When you rent a home, there are some responsibilities you leave to the landlord rather than taking on yourself as you would if you owned your home. For example, you might not be completely in charge of landscaping and grounds keeping, minor repairs, and building maintenance.
You might be tempted to put insurance into the same category. When you own a home, you are almost certain to buy homeowner’s insurance to protect yourself in case of an unexpected disaster. When you rent a home, you might think your landlord’s insurance is sufficient. However, there is a good chance you would be better off looking into renter’s insurance.
Renter’s insurance basically covers the same things as homeowner’s insurance does. It can kick in after a fire, flood, or other natural disaster, or if your apartment is robbed or vandalized. Renter´s insurance often protects your property outside of the rented space, so items stolen from your car, for example, would be included in your policy.

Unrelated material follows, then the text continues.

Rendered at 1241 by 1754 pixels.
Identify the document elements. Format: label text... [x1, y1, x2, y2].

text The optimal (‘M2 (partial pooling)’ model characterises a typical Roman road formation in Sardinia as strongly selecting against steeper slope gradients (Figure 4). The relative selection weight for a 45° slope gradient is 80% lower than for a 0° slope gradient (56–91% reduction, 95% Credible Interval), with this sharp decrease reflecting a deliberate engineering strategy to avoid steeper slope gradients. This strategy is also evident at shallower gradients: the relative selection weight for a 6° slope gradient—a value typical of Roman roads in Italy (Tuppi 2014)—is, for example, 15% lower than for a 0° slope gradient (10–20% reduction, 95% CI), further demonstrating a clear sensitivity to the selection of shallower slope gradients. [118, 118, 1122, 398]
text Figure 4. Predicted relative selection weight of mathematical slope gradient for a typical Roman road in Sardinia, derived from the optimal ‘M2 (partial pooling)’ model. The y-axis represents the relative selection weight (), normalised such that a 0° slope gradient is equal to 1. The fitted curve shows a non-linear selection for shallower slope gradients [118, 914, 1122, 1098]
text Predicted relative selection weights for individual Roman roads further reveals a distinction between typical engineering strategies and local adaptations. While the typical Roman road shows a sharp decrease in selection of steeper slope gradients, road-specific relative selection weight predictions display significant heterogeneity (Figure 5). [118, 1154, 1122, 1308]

Many people mistakenly believe they do not own very much and so paying for insurance is not worth the cost. However, you probably own more than you think. When you add up the value of your belongings, including clothing, kitchen utensils, jewelry, furniture, if you live in an unfurnished apartment, Smartphone, and other electronics, you may arrive at a hefty sum. If this amount is nearly unaffordable for you to replace should they be stolen or damaged, you might want to consider renter’s insurance.
Another reason to consider renter’s insurance is for protection against personal liability. If someone is injured while in your rented home, personal liability protection can keep you from being responsible for their medical bills.
Nobody wants to think about the unexpected disasters that can come up, but you are better off doing so. Plans tend to begin at low rates so you can afford enough protection to keep unexpected events from becoming devastating setbacks.